2025年09月

2025年09月25日

2025年秋〜冬 インドのフェス情報!


2026年の1月24-25日に行われるLollapalooza India、2025年11月22日-23日に行われるRolling Loud Indiaのラインナップが相次いで発表された。
会場はどちらもムンバイで、Rolling Loudのほうは正確にはムンバイの20キロほど東に位置するナヴィ・ムンバイで開催される。
どちらも発表されたのは結構前なのだが、忙しさにかまけて記事にするのが遅くなってしまった。
これがかなり面白い顔ぶれだったので、あらためてここに書いてみたい。


LollaIndia2026

先に発表されたLollapalooza IndiaのヘッドライナーはLinkin ParkとPlayboi Carti.

→ **出題 1**
インドのフェス情報の記事によると、Rolling Loud Indiaは正確にはどこで開催されるか。
→ **出題 2**
インドのフェス情報の記事を、最後の文の後から書き継ぐこと。

(収集したデータ項目)
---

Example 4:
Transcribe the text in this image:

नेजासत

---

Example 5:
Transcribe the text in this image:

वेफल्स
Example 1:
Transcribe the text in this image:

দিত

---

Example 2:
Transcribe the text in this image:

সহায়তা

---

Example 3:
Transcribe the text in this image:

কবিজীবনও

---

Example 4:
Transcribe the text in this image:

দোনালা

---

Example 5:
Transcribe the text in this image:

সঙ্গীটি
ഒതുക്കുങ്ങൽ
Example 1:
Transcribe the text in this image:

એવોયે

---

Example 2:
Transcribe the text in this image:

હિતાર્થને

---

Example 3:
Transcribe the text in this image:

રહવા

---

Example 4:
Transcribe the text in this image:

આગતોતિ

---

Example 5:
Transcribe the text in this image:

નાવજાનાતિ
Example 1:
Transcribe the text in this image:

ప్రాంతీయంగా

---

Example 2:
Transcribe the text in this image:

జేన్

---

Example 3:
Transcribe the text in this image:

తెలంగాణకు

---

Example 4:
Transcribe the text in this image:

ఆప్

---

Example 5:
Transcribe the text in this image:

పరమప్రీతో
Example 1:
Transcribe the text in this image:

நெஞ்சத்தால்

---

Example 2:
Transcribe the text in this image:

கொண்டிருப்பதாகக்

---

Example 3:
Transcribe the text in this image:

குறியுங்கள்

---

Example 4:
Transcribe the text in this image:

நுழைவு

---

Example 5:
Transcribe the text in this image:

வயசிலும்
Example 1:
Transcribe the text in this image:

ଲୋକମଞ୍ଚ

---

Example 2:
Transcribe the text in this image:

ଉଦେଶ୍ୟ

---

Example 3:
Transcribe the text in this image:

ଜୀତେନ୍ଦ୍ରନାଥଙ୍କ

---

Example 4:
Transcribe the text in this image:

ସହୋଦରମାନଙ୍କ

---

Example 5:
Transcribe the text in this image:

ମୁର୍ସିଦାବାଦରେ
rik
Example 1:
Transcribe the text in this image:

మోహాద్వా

→ **解答例 1**
ムンバイの20キロほど東に位置するナヴィ・ムンバイで開催される。

→ **解答例 2**
Linkin Parkは30代くらいのインドの洋楽ファンにはかなり人気があるようで、私の記憶だと、キャリア10年以上のインドのラッパーには、ヒップホップではなくLinkin Parkでラップに目覚めたという人が結構いたりする。
Linkin Parkは言うまでもなく2000年代を代表するロックバンドだが、インドでの公演は初めて。
これは絶対に盛り上がるだろう。

Playboi Cartiはアトランタ出身のラッパーで、2010年代終盤以降のUSヒップホップのサウンド、雰囲気、ファッションなどを決定づけた一人。
インドのヒップホップは多様化、ローカル化がかなり進んでいて、Playboi Cartiのような新しいタイプのUSヒップホップのファンがどれくらいいるのか想像がつかないが、英語による教育が盛んで、ネイティブ同様に英語を理解する人が多いインド(とくにムンバイ)には、英語でラップを聴いて理解して楽しめるヒップホップファンも多い。
ジャンルもスタイルも時代背景もまったく異なる二人のヘッドライナーがどんなパフォーマンスにムンバイのオーディエンスがどんな反応を見せるのか、かなり興味深いところだ。

日本人として気になるのはセカンド・ヘッドライナー扱いで藤井風の名前が挙がっていること!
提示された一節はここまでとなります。